Dans son appartement, près de Rambouillet, les croquis de ce formidable
bestiaire sont photocopiés et classés scrupuleusement par dossiers. « A
chaque commande, je ressors ainsi ma documentation de base. » Commence
alors une fastidieuse phase de crayonnés, sorte de brouillon que
l'illustrateur mûrit avant de reporter ses esquisses sur la planche.
S'ensuit le travail minutieux de la mise en couleurs, « avec les yeux
et le dos qui fatiguent, et toujours en musique ».
S'il s'agit d'une commande de terrain, Jean Chevallier cherche sur
place le point de vue qui l'inspire. Il affectionne les forêts de
feuillus en plaine, les étangs, les marais vendéens, le bord de mer et
les rivières, « où le flou de l'eau épure l'image ». « Lorsque je suis
en terrain connu, j'ai tendance à retourner dans les mêmes coins : même
s'il ne se passe rien, je n'ai pas l'impression de les voir vides grâce
à des réminiscences. »
Hormis la faune du Sahara, à laquelle il a consacré deux ouvrages, ce
virtuose du croquis s'attache essentiellement à la faune
européenne. « Le dessin contribue à la sensibilisation dans le sens où
il faut connaître une espèce pour la protéger. » Membre de plusieurs
associations naturalistes (2), cet artiste militant a parfois donné des
aquarelles pour financer l'acquisition de terrains ou de marais.
Jean Chevallier revient volontiers sur ses anecdotes de terrain.
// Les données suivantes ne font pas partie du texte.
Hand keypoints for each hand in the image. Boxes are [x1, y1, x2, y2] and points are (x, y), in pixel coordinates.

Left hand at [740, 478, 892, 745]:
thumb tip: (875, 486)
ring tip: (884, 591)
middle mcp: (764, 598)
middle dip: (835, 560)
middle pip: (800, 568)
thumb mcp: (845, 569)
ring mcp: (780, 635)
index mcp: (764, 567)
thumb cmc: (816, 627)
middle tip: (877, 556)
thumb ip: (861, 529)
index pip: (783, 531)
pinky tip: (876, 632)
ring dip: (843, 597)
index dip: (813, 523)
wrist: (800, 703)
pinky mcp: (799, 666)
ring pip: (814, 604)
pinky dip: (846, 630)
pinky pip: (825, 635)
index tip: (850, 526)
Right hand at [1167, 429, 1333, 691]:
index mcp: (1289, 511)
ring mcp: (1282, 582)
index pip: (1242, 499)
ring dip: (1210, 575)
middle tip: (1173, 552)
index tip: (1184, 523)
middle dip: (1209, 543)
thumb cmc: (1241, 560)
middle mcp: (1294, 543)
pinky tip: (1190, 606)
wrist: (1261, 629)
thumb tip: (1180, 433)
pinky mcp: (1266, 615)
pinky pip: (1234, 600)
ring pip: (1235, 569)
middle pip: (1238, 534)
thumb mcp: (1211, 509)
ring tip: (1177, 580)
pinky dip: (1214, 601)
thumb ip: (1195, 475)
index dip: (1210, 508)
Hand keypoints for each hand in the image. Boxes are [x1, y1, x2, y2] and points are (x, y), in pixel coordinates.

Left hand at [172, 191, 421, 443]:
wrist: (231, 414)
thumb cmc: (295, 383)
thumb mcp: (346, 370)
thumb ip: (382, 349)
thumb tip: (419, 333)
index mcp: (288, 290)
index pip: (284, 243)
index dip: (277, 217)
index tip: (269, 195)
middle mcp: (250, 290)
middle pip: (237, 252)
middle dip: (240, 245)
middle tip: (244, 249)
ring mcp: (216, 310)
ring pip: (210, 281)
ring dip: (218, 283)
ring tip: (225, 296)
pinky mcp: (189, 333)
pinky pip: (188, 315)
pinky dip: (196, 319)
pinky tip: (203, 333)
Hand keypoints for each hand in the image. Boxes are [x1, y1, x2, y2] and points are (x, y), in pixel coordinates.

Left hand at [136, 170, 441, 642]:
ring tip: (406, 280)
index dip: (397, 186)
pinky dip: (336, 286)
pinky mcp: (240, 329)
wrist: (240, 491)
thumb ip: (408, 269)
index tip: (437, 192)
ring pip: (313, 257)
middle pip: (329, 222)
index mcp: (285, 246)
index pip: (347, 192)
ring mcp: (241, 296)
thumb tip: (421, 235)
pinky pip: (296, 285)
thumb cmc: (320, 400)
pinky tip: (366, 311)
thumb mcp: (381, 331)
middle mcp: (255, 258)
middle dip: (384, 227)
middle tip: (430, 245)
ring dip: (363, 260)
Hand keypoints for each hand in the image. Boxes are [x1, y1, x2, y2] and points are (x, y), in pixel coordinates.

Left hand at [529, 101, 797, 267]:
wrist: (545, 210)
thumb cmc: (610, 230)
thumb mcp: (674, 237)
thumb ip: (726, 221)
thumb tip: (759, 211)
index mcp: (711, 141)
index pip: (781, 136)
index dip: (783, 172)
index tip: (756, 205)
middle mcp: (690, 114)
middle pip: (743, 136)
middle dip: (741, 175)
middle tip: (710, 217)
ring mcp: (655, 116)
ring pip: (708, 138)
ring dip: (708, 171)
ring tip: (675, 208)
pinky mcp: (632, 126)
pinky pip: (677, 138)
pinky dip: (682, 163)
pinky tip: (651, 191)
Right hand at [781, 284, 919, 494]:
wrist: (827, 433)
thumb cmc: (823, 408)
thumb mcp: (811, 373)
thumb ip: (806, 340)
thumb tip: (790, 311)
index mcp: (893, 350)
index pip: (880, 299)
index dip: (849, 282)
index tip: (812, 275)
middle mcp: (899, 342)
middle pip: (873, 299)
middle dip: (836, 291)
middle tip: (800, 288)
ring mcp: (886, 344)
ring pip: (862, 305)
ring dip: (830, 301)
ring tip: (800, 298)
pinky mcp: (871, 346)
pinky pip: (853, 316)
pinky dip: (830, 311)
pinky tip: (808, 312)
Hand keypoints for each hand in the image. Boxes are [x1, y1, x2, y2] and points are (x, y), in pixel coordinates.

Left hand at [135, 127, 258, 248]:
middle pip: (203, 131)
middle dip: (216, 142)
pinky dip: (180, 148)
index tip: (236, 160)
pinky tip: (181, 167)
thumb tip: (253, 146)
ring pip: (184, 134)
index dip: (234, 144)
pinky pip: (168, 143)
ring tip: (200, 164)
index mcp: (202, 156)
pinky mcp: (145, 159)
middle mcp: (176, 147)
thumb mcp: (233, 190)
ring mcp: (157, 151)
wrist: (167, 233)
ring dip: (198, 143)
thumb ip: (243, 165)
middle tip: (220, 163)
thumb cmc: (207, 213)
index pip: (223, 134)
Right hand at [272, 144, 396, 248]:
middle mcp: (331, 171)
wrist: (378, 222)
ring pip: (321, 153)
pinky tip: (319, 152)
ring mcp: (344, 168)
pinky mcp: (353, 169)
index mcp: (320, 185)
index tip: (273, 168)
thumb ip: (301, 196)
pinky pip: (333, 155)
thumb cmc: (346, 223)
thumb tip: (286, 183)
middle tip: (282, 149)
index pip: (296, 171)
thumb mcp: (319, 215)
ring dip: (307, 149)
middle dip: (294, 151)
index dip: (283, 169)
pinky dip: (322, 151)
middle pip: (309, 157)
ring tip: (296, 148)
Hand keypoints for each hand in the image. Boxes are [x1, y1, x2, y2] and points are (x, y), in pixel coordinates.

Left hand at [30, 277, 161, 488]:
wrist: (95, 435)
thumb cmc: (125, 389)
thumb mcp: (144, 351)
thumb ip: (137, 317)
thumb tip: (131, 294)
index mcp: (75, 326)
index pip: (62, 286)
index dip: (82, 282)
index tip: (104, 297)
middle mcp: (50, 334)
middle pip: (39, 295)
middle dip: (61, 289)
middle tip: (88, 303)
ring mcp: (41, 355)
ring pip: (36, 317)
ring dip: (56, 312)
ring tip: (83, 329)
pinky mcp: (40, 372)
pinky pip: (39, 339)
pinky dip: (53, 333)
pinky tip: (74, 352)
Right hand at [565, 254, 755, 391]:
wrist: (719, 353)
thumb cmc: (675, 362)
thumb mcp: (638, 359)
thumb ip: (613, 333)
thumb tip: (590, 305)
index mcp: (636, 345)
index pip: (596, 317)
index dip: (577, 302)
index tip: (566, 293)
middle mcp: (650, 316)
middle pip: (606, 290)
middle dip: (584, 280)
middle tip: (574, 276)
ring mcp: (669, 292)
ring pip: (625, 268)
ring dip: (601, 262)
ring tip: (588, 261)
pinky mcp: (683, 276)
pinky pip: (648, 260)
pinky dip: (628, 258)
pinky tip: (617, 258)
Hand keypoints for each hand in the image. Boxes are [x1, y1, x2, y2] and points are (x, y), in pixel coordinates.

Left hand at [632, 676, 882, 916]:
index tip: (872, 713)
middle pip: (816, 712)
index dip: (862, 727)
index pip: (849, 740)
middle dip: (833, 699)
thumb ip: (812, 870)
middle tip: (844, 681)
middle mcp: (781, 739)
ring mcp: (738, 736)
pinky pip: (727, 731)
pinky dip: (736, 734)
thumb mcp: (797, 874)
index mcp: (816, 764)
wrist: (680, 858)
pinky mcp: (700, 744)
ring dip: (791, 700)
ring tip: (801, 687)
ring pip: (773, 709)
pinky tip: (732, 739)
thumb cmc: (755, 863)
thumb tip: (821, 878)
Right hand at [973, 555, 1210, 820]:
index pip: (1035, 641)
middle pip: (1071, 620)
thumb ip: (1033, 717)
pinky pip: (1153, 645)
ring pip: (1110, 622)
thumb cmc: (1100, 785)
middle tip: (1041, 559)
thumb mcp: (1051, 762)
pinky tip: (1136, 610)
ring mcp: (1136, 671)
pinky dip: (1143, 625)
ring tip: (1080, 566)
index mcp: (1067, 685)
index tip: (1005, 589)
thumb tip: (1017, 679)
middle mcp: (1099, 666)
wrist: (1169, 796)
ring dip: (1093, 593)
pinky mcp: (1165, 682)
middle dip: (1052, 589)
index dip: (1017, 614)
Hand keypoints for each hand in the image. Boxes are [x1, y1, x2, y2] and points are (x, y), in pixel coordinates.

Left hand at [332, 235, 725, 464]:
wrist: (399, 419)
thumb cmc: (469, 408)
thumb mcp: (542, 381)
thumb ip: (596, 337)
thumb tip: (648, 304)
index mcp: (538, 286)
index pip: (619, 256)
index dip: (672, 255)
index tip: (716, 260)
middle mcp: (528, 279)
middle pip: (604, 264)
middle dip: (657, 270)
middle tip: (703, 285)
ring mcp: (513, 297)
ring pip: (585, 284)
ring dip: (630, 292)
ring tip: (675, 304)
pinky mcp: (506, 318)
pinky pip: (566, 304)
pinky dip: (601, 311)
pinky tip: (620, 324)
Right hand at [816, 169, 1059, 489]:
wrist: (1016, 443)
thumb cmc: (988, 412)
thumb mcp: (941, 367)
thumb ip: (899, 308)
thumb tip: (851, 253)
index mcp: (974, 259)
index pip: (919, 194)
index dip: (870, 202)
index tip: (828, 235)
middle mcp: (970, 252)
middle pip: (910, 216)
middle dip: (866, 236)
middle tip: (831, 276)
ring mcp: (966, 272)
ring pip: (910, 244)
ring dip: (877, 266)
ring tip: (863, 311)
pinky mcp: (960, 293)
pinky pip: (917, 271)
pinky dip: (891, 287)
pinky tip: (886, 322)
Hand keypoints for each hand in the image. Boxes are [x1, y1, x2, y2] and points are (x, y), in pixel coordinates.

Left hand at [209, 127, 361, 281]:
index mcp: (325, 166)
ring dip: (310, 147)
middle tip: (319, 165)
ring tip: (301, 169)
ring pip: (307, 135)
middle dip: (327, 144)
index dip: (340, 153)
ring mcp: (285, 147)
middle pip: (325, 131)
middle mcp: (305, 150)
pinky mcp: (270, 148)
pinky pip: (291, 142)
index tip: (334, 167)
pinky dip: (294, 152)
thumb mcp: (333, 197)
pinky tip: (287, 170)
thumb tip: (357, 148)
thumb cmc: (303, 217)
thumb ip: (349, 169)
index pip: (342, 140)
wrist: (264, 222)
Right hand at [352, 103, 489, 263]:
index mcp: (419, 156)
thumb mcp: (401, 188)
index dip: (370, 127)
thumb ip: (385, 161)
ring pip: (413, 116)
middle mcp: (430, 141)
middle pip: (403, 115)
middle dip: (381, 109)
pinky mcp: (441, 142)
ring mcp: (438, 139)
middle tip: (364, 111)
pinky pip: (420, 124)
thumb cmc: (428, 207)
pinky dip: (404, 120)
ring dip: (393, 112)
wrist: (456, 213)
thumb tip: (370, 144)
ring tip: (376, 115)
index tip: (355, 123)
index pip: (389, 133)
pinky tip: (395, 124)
Comme
cet affût à l'ours, un soir de pleine lune, en Slovénie. Le plantigrade
n'est pas venu. Un autre jour, le loup a fait irruption dans le regard
vif du dessinateur, mais de dos. « S'il s'était retourné, l'image
aurait été prodigieuse. » Reste à l'imaginer.

(1) N° 155, avril-mai 2003. A paraître, dans le numéro de février-mars,
un miniguide sur les carnivores et trois doubles pages sur les
grenouilles et les crapauds illustrés par Jean Chevallier. Rens. : 05
61 727 657.
(2) Artists for Nature Foundation, Centre ornithologique de
l'Ile-de-France, Société nationale de protection de la nature, Société
française d'études et de protection des mammifères.

Encadré :
Bibliographie (non exhaustive)
Promenades naturalistes en France, éd. Nathan.
Voyages naturalistes en Ile-de-France, éd. Nathan.
Oiseaux d'Ile-de-France et de Paris, éd. Delachaux et Niestlé.
Collection Balades nature (plus de vingt titres : Corse ,Baie de Somme,
Provence.), éd. Dakota.
Collection Oiseaux du bord de mer (12 titres : Aigrette, Avocette,
Balbuzard, etc.), éd. Hesse.
Apprenez à observer les animaux des villes, éd. Tétras.